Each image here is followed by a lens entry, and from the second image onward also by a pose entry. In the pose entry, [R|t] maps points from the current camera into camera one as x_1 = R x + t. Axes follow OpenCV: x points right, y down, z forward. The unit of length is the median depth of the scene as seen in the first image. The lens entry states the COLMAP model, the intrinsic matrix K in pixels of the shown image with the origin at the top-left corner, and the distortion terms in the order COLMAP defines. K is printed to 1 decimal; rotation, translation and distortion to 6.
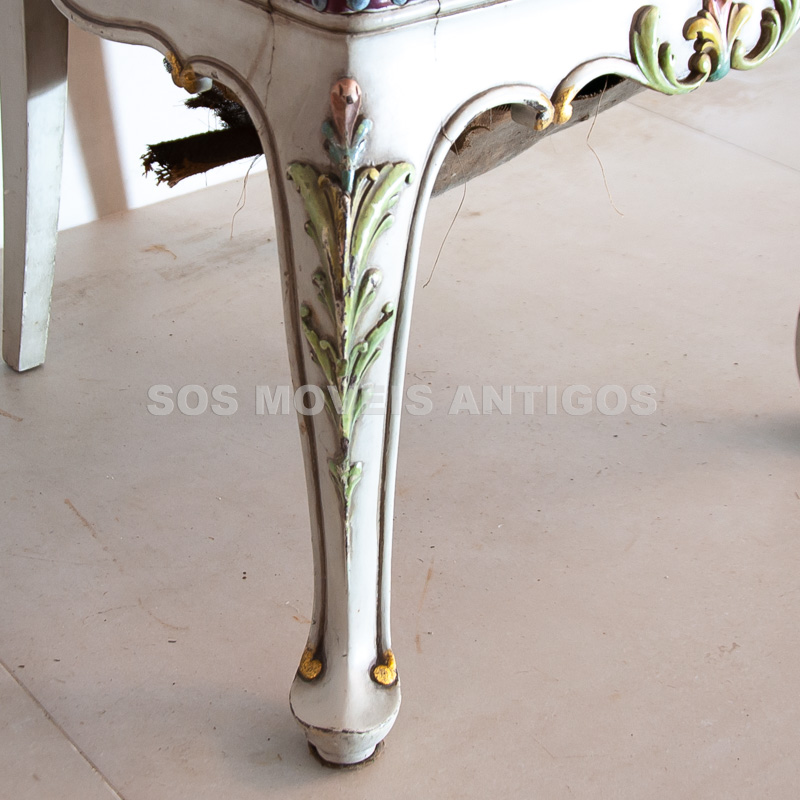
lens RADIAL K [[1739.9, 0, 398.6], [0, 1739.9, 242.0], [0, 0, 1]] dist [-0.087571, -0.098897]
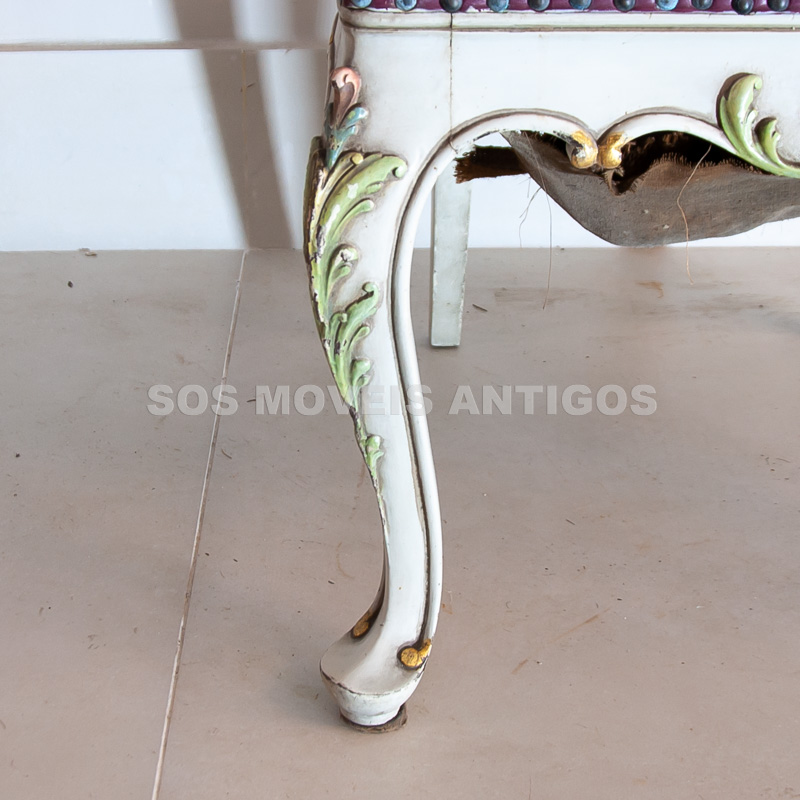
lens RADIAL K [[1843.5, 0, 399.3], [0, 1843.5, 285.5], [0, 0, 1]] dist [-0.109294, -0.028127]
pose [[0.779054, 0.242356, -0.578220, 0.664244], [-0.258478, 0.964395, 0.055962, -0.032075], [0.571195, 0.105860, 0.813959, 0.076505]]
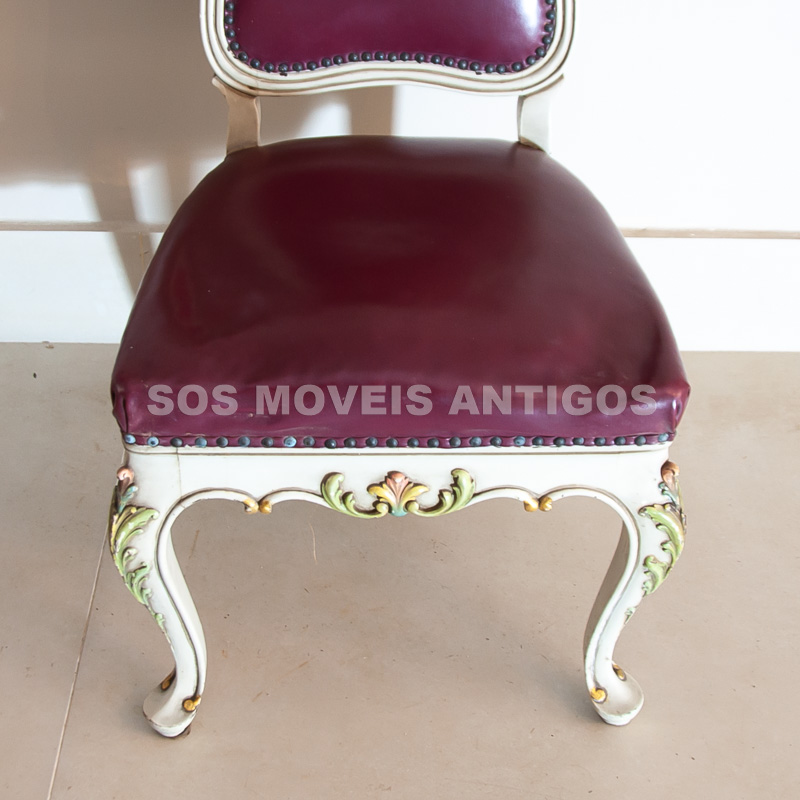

→ **Problem statement**
Copy all of the material above word for word, leaving out the pictures.

→ **Finished exercise**
Each image here is followed by a lens entry, and from the second image onward also by a pose entry. In the pose entry, [R|t] maps points from the current camera into camera one as x_1 = R x + t. Axes follow OpenCV: x points right, y down, z forward. The unit of length is the median depth of the scene as seen in the first image. The lens entry states the COLMAP model, the intrinsic matrix K in pixels of the shown image with the origin at the top-left corner, and the distortion terms in the order COLMAP defines. K is printed to 1 decimal; rotation, translation and distortion to 6.
lens RADIAL K [[1739.9, 0, 398.6], [0, 1739.9, 242.0], [0, 0, 1]] dist [-0.087571, -0.098897]
lens RADIAL K [[1843.5, 0, 399.3], [0, 1843.5, 285.5], [0, 0, 1]] dist [-0.109294, -0.028127]
pose [[0.779054, 0.242356, -0.578220, 0.664244], [-0.258478, 0.964395, 0.055962, -0.032075], [0.571195, 0.105860, 0.813959, 0.076505]]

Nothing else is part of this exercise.